Fringes of Equal Inclination

 

a pattern of alternating light and dark bands observed when a transparent layer of constant thickness (a plane-parallel plate) is illuminated with a diverging or converging beam of monochromatic light or with a nonparallel beam of rays of a more complex structure. Each fringe passes through those points of the layer on which the light rays are incident at the same angle φ—hence the term “fringes of equal inclination.” Such fringes are often included among the effects of the optics of thin films, although they also arise in plates of comparatively large thickness.

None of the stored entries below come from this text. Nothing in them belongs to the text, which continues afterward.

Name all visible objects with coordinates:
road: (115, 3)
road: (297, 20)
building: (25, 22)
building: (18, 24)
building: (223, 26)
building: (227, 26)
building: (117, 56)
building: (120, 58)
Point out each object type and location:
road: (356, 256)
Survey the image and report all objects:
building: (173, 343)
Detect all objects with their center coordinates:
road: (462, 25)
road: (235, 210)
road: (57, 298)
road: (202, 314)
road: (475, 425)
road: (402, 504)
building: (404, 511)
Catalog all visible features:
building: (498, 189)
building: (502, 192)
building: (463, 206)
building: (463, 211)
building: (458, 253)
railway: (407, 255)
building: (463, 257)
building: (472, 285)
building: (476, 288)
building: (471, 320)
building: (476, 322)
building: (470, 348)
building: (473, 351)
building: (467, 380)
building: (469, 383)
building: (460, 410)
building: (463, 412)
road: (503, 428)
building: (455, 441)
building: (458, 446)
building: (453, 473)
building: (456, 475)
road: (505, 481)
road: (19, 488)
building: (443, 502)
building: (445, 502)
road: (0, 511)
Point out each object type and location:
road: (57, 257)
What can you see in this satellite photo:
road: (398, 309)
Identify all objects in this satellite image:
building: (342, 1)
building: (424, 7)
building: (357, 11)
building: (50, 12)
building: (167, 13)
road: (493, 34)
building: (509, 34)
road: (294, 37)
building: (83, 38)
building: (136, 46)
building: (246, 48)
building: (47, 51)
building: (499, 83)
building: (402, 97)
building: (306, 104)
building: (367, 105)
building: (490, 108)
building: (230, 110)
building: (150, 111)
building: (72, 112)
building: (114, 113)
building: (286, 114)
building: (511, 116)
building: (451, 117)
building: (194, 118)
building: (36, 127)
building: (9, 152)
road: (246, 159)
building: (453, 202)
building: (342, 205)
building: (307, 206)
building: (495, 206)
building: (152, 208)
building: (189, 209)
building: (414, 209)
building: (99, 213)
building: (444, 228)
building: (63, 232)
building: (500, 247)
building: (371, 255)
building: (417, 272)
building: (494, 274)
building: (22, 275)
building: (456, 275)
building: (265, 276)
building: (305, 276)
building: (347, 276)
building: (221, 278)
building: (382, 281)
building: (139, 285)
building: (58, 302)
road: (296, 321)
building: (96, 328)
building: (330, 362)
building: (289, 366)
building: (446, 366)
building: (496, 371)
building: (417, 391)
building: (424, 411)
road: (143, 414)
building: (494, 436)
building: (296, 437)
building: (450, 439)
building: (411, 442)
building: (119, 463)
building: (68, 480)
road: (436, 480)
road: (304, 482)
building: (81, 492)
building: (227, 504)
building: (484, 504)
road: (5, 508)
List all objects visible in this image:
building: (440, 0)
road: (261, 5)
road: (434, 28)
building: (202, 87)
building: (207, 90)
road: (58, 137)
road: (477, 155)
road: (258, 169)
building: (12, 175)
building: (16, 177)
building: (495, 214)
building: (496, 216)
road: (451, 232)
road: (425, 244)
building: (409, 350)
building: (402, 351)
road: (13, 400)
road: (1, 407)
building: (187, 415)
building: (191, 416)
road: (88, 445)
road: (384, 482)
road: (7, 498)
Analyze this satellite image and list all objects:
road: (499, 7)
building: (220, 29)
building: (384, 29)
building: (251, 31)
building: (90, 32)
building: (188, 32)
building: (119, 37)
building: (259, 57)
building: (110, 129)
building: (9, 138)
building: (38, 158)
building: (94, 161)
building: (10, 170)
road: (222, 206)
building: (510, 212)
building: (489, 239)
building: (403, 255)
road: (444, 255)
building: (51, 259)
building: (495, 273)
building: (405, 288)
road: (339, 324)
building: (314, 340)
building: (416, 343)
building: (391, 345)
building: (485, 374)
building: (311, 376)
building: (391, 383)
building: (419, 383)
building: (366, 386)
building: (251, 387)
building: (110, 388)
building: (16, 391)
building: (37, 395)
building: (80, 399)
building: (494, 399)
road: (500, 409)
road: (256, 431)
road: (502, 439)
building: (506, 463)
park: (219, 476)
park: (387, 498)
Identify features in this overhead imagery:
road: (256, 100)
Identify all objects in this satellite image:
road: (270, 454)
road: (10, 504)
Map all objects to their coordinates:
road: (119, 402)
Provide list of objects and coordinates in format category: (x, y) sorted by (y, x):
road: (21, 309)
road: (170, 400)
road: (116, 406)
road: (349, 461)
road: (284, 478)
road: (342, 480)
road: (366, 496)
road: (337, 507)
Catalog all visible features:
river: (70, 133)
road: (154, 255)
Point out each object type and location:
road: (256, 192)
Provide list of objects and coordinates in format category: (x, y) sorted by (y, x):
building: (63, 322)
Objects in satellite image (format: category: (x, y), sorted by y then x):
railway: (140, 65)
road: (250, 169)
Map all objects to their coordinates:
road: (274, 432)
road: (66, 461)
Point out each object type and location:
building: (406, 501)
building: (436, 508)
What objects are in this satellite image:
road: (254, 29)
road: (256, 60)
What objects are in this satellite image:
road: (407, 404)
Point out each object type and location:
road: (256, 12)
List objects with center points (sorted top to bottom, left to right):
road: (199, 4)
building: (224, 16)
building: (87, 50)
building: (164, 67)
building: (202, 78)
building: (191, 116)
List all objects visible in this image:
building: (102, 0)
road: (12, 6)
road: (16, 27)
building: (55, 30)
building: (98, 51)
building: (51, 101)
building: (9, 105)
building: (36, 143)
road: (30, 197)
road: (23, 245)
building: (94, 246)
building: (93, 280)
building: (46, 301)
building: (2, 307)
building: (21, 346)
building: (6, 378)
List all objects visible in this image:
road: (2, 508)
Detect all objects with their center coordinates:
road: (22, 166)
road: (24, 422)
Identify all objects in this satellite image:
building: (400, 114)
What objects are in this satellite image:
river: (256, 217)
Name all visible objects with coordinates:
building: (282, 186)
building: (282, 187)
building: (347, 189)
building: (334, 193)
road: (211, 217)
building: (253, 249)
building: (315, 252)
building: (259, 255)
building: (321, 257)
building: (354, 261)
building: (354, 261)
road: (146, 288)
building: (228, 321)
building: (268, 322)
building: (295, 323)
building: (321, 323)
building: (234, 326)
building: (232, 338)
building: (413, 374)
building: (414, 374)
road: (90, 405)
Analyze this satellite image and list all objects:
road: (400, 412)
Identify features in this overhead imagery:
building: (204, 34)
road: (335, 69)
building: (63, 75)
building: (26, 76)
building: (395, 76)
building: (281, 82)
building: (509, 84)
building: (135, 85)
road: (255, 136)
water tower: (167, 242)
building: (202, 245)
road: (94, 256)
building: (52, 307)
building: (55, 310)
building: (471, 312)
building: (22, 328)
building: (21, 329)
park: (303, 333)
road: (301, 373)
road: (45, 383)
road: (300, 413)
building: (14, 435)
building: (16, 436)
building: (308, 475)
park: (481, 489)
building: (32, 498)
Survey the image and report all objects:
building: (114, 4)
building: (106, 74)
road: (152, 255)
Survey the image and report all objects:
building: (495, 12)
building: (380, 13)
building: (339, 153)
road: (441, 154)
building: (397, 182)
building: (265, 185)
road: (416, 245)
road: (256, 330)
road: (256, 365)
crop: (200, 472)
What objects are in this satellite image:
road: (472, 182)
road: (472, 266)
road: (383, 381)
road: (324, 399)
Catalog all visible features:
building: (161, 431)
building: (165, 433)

Figure 1. Fringes of equal inclination are formed on the screen E or on a photosensitive layer as a result of the collection by the lens L of parallel rays reflected from a plane-parallel plate. All rays incident on the plate in the plane of the figure at an angle θ—for example, the pairs of rays formed when rays S and S1 are split—are collected at one point (O) on the screen. Rays incident at a different angle will intersect in the focal plane of the lens on the screen at a different point (O′); only one such ray is illustrated here (S′).

The fringes appear as a result of interference between the light reflected from the front and rear boundaries of the plate (fringes of equal inclination in reflected light) or between the light transmitted through the plate without reflection and the light twice reflected by the surfaces of the plate (fringes of equal inclination in transmitted light). If the reflection coefficients r of the boundaries of the layer or plate are large, then the fringes may be well defined. Interference is possible because of the coherence of the rays, which follow different paths and consequently acquire a path difference. As a result of interference, a maximum or a minimum intensity in the reflected light—a light or dark fringe, respectively—will be observed (Figure 1) if the path difference between the two coherent beams is respectively equal to an integral number of wavelengths, that is,

2nh cos ψ + λ/2 = kλ/2

where n is the refractive index of the plate, h the plate’s thickness, λ the wavelength of the light, ψ the angle of refraction of the rays, and k an integer whose even values correspond to the maxima and whose odd values correspond to the minima of the light intensity. The additional term λ/2 in the expression for the path difference takes into consideration the phase shift upon reflection from the optically denser medium. Since the angle of refraction ψ is uniquely determined by the angle of incidence φ, all rays with the same φ acquire the same path difference. Thus, interference maxima and minima arise in the directions of equal inclination of the reflected rays.

Since the rays that acquire the same path differences—for example, the rays that arise when the rays S and S1 are split—move away from the plate parallel to each other, the fringes of equal inclination formed when these rays “intersect” are localized at infinity. In order to observe them, the interfering rays must be collected on a screen or photographic plate by means of a lens, or the eye must be accommodated to infinity. Fringes of equal inclination may be observed when the light source is extended by any amount. For converging or diverging illuminating beams, the fringes of equal inclination in the focal plane of a collecting lens L are circles or ellipses.

A change Δλ in the wavelength of the incident light causes a displacement of the fringes that is readily observed when h and r are large. Extensive use is made of this fact in spectral investigations employing Fabry-Perot, Jamin, and other interferometers. In spectral instruments of this type the fringes are used to study the complex structure of spectral lines. In order to observe the fringes at large h, it is necessary first to isolate a small spectral interval from the irradiating light—that is, to partially monochromatize the light; otherwise the fringes for different λ are superposed on each other and the interference pattern becomes unobservable.

Fringes of equal inclination are also used for highly precise monitoring of the quality of plane-parallel transparent plates, especially glass plates.

REFERENCES

Landsberg, G. S. Optika, 4th ed. Moscow, 1957. (Obshchii kurs fiziki, vol. 3.)
Kaliteevskii, N. I. Volnovaia optika. Moscow, 1971.
Born, M., and E. Wolf. Osnovy optiki, 2nd ed. Moscow, 1973. (Translated from English.)
Prosvetlenie optiki Edited by I. V. Grebenshchikov. Moscow-Leningrad, 1946.
Shishlovskii, A. A. Prikladnaia fizicheskaia optika. Moscow, 1961.